Trois fonds regroupés

En recherche publique, l'annonce la plus significative est sans doute la création de Recherche Québec, une entité qui regroupera les trois fonds de recherche existants du gouvernement (le Fonds de recherche en santé du Québec (FRSQ), le Fonds québécois de recherche sur la nature et les technologies (FQRNT) et le Fonds québécois de recherche sur la société et la culture (FQRSC)).

Le tout sera dirigé par un «scientifique en chef», une idée directement inspirée d'Israël, «un petit pays qui a des gains de productivité très élevés», dixit M. Gignac.

Québec veut aussi attribuer 300 bourses d'excellence de plus chaque année dans les universités, en plus d'augmenter les stages internationaux et faciliter l'intégration des étudiants étrangers. Notons que les fameux crédits à la R&D québécois, les plus généreux au pays, sont maintenus.

«On a mis une fiscalité très attrayante pour attirer les entreprises au niveau de la recherche et du développement. Et pour notre retour à l'équilibre budgétaire, on a décidé qu'on ne touchait pas au fardeau fiscal des entreprises», a dit le ministre Gignac.

 

Principales nouveautés

Le Fonds de recherche en santé du Québec (FRSQ), le Fonds québécois de recherche sur la nature et les technologies (FQRNT) et le Fonds québécois de recherche sur la société et la culture (FQRSC) sont fusionnés pour former le Fonds Recherche Québec.
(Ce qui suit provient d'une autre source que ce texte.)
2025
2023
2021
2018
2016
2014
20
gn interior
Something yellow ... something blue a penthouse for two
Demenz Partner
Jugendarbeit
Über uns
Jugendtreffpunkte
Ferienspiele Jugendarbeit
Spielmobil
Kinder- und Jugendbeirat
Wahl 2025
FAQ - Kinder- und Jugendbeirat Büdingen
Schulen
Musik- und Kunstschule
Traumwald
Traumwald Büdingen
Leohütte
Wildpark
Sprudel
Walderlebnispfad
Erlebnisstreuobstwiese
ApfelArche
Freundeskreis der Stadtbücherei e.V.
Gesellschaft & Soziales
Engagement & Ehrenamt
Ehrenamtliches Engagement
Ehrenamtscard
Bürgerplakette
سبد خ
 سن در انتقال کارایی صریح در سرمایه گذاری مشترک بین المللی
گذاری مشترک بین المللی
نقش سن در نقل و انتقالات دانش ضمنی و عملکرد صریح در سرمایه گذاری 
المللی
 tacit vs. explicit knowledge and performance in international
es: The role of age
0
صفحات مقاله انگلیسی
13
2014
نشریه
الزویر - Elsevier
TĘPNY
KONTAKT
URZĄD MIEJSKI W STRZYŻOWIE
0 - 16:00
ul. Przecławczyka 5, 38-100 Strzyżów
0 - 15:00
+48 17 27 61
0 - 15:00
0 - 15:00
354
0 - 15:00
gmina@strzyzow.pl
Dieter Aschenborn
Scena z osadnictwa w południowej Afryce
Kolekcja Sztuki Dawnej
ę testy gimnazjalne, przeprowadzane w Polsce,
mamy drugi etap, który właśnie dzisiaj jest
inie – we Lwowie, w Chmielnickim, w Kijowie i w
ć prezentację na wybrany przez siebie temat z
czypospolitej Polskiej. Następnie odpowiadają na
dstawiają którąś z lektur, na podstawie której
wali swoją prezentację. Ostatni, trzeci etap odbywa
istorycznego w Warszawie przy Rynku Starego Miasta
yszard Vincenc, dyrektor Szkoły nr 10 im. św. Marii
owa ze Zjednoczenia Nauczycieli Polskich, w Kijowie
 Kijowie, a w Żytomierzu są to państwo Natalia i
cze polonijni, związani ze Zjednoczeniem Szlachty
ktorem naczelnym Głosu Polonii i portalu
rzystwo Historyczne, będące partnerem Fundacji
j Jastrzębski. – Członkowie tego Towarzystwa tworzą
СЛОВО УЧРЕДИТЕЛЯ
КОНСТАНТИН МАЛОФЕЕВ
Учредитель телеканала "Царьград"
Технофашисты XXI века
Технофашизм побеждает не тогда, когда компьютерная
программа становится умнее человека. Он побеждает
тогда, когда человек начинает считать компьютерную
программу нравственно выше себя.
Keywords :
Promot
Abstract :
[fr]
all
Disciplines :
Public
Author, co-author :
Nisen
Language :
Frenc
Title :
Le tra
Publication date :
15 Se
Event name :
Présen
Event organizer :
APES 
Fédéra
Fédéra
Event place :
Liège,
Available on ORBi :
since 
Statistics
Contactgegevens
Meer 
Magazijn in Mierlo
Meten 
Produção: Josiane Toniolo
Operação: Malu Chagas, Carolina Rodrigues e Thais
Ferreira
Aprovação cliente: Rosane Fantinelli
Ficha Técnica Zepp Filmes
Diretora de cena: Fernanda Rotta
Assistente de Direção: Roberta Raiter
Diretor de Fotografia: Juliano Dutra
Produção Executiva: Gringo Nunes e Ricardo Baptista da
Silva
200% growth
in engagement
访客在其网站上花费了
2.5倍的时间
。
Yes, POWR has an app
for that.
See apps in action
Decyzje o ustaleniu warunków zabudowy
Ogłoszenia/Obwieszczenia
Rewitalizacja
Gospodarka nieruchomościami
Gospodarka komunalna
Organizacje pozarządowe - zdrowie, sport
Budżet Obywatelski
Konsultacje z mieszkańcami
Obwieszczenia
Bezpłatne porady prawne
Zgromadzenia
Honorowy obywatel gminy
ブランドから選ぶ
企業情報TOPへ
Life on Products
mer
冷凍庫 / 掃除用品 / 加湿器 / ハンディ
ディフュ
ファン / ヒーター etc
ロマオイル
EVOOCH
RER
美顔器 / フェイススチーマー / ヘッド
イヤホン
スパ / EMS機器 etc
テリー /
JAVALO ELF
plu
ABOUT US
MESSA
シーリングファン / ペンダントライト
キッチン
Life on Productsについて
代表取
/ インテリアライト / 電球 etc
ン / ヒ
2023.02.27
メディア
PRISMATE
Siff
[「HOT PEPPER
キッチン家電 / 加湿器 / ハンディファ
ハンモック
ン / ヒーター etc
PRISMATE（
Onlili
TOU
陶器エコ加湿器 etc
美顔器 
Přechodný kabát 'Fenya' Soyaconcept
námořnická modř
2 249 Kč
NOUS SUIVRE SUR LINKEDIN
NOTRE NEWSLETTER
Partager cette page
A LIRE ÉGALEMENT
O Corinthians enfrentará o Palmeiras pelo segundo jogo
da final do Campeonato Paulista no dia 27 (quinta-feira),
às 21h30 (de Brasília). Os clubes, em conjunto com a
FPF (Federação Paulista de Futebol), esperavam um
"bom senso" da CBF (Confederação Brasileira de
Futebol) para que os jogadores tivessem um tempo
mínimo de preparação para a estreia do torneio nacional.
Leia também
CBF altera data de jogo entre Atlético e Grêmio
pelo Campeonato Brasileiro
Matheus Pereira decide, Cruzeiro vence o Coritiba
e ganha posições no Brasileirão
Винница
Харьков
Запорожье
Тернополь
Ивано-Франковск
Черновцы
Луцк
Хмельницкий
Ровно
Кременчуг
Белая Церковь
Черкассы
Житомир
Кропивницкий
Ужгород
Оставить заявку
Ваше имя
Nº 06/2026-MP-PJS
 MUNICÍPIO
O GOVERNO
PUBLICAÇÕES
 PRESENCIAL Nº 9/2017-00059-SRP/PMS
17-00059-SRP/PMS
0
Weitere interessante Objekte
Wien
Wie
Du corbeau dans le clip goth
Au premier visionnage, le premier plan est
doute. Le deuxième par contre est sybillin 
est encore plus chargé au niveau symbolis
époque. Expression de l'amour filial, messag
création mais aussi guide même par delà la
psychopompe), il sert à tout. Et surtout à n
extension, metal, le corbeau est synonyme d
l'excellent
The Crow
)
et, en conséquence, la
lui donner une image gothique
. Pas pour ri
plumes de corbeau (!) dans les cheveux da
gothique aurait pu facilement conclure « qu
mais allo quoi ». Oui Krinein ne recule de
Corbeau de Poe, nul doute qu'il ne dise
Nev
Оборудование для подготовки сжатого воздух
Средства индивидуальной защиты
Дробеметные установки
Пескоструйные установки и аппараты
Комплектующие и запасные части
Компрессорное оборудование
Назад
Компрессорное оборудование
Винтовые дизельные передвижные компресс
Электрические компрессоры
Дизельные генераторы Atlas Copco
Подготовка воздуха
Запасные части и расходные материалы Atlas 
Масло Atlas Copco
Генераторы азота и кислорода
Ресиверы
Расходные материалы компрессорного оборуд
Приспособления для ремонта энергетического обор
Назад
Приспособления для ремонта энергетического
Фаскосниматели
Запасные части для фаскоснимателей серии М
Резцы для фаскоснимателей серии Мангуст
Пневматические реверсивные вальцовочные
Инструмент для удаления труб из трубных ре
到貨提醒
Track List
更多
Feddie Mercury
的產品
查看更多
Le Fonds Recherche Québec sera dirigé par un scientifique en chef qui sera choisi par un comité spécial d'ici la fin de l'année.

Deux nouvelles mesures d'aide à la commercialisation sont créées, dont l'une pour les produits à faible empreinte carbone.

Québec lance « cinq grands projets mobilisateurs « pour stimuler la recherche:

1- L'avion écologique

2- L'autobus électrique

3- Le bioraffinage forestier

4- Écolo TIC (systèmes informatiques à faible empreinte environnementale)

5- Un cinquième projet qui sera choisi par concours

Une stratégie de l'entrepreneuriat suivra à l'automne.

 

Où va l'argent frais

190,1 millions

Recherche universitaire

44,7 millions

Bourses et stages internationaux

202,7 millions

Augmentation de la productivité et de la compétitivité

180 millions

Grands projets mobilisateurs

617,5 millions

Total (Cette somme inclut 135 millions non attribués provenant de la stratégie précédente, ce qui porte l'injection de véritable argent frais à 482,5 millions.)